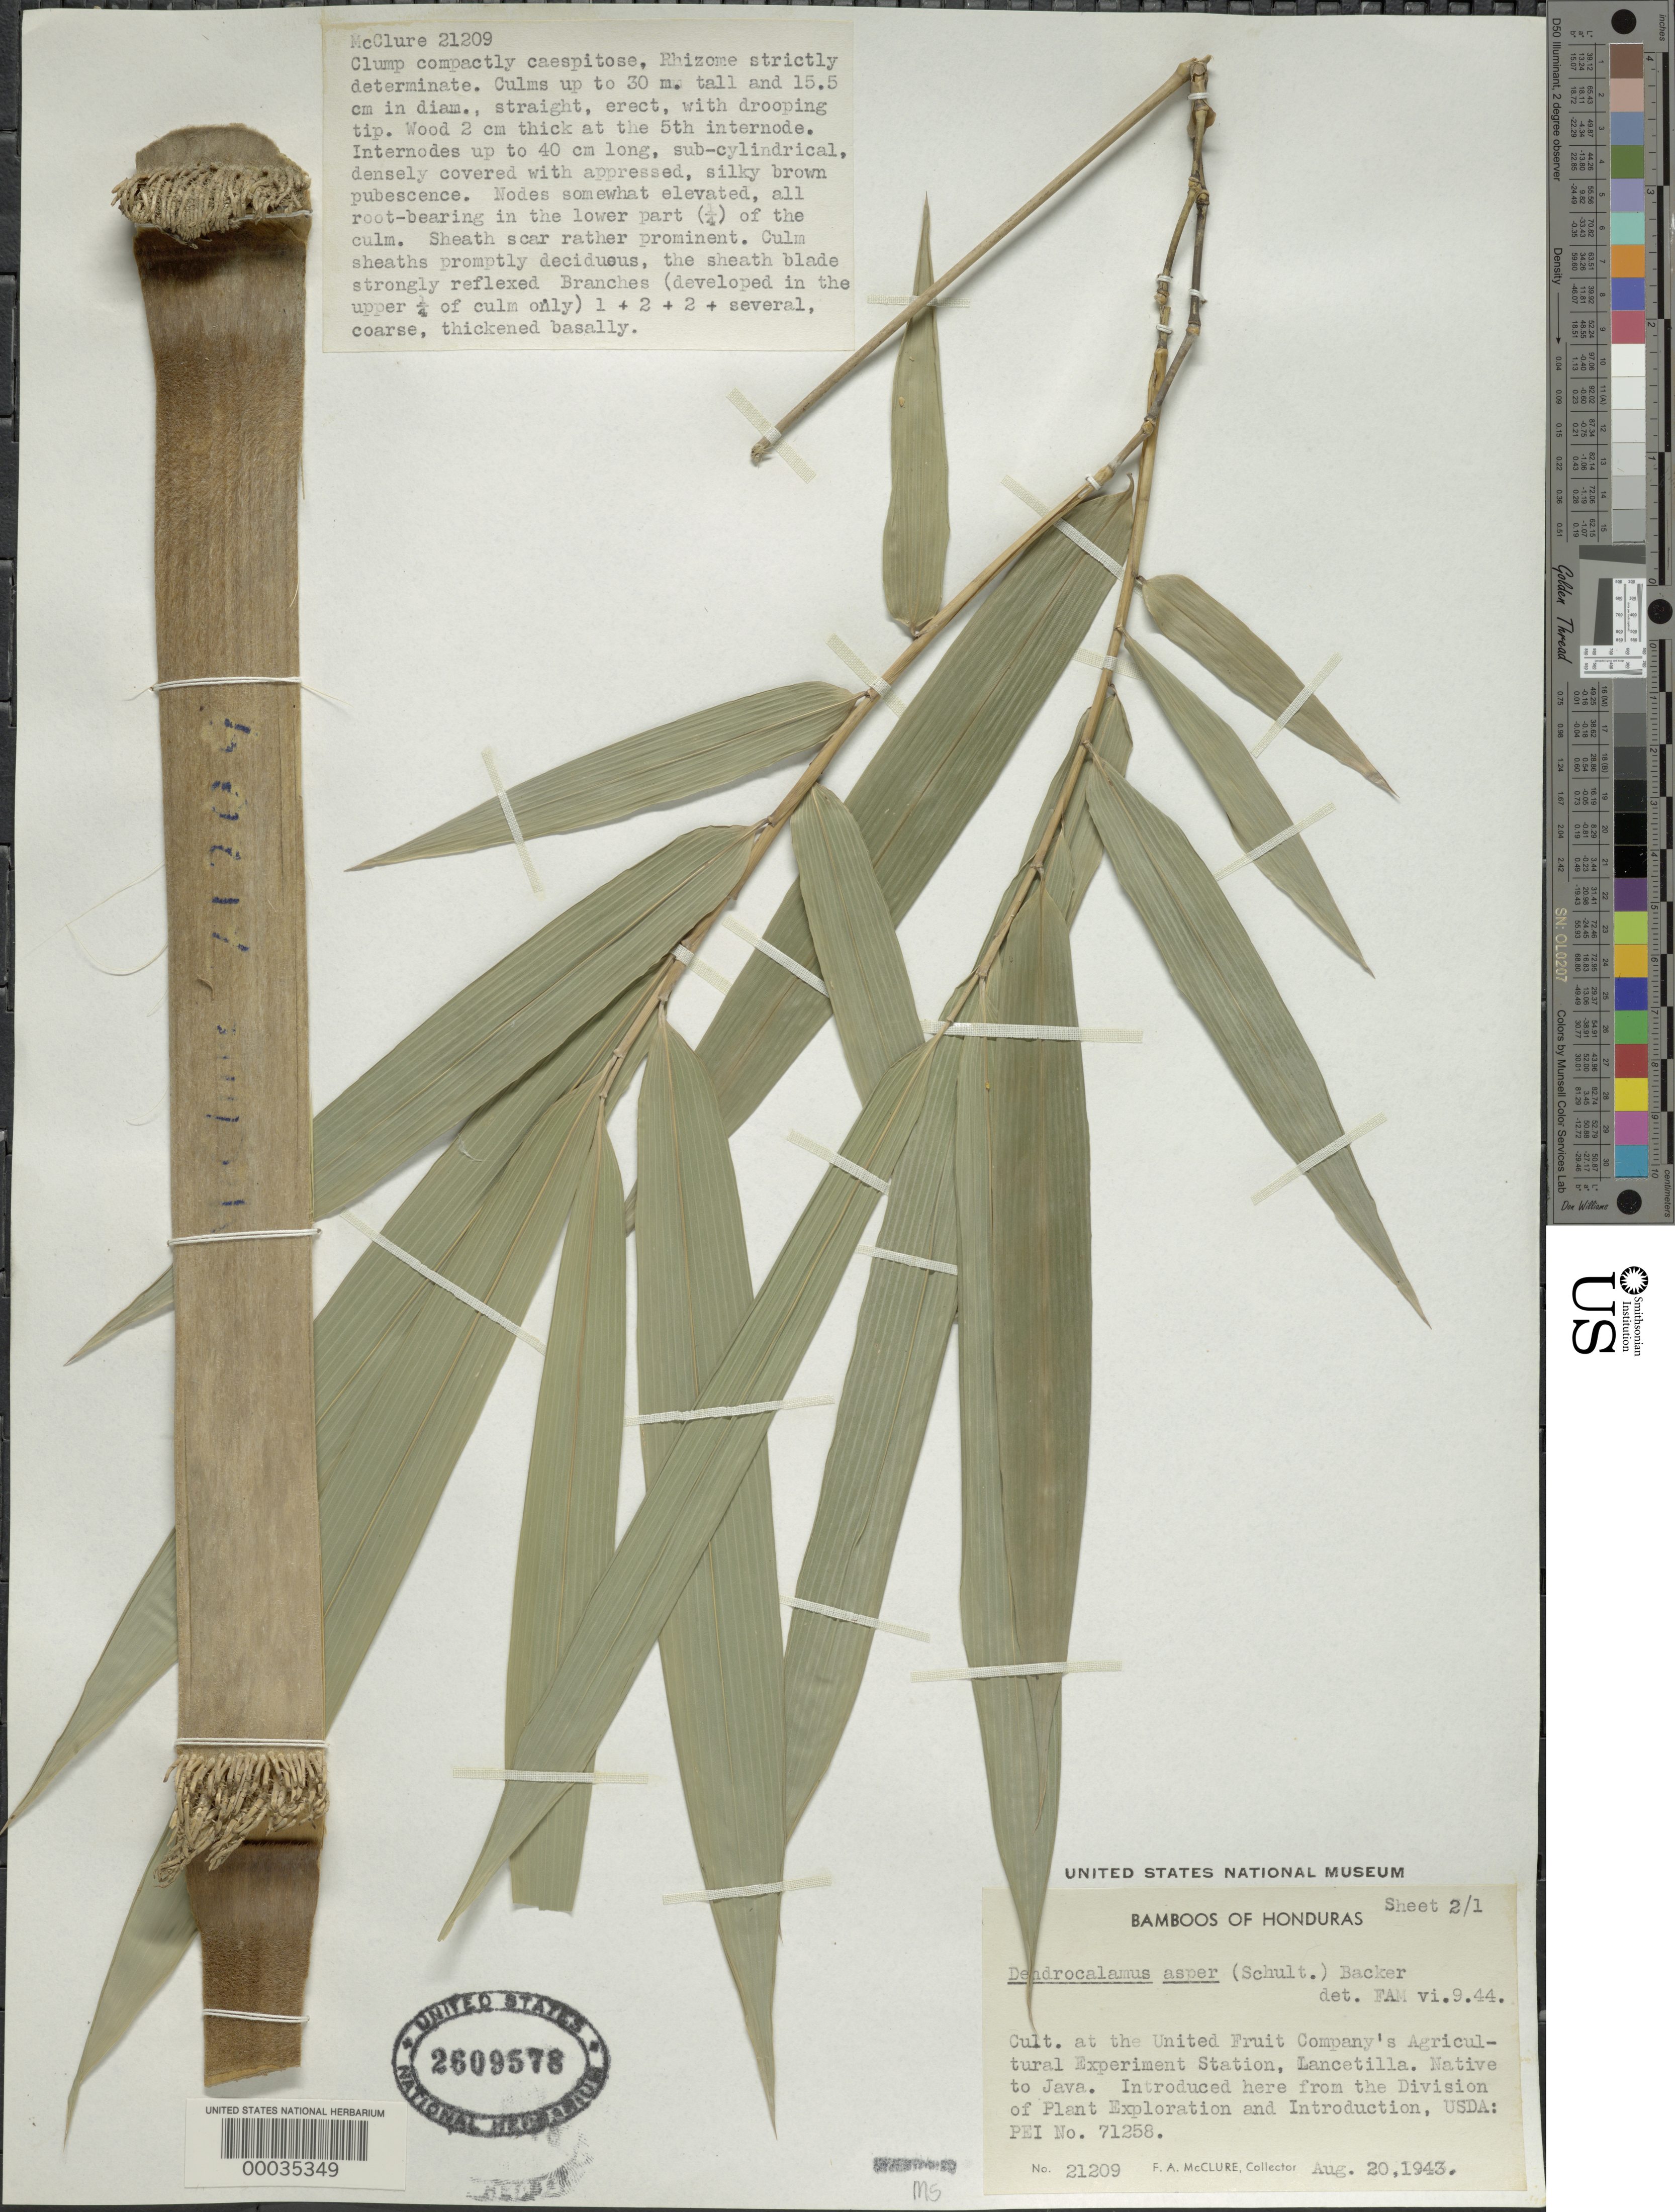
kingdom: Plantae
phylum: Tracheophyta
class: Liliopsida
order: Poales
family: Poaceae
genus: Dendrocalamus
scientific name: Dendrocalamus asper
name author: (Schult. & Schult. f.) Backer ex K. Heyne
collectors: F. A. McClure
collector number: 21209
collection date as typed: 20 Aug 1943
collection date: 1943-08-20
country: Honduras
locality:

· · · · ·

WHAT YOU HAVE TO DO
Update the rows above by replacing "collector number" with "collector no." wherever it appears and keeping everything else the same. Omit the pictures from your answer.

ANSWER TO THIS PROBLEM
kingdom: Plantae
phylum: Tracheophyta
class: Liliopsida
order: Poales
family: Poaceae
genus: Dendrocalamus
scientific name: Dendrocalamus asper
name author: (Schult. & Schult. f.) Backer ex K. Heyne
collectors: F. A. McClure
collector no.: 21209
collection date as typed: 20 Aug 1943
collection date: 1943-08-20
country: Honduras
locality:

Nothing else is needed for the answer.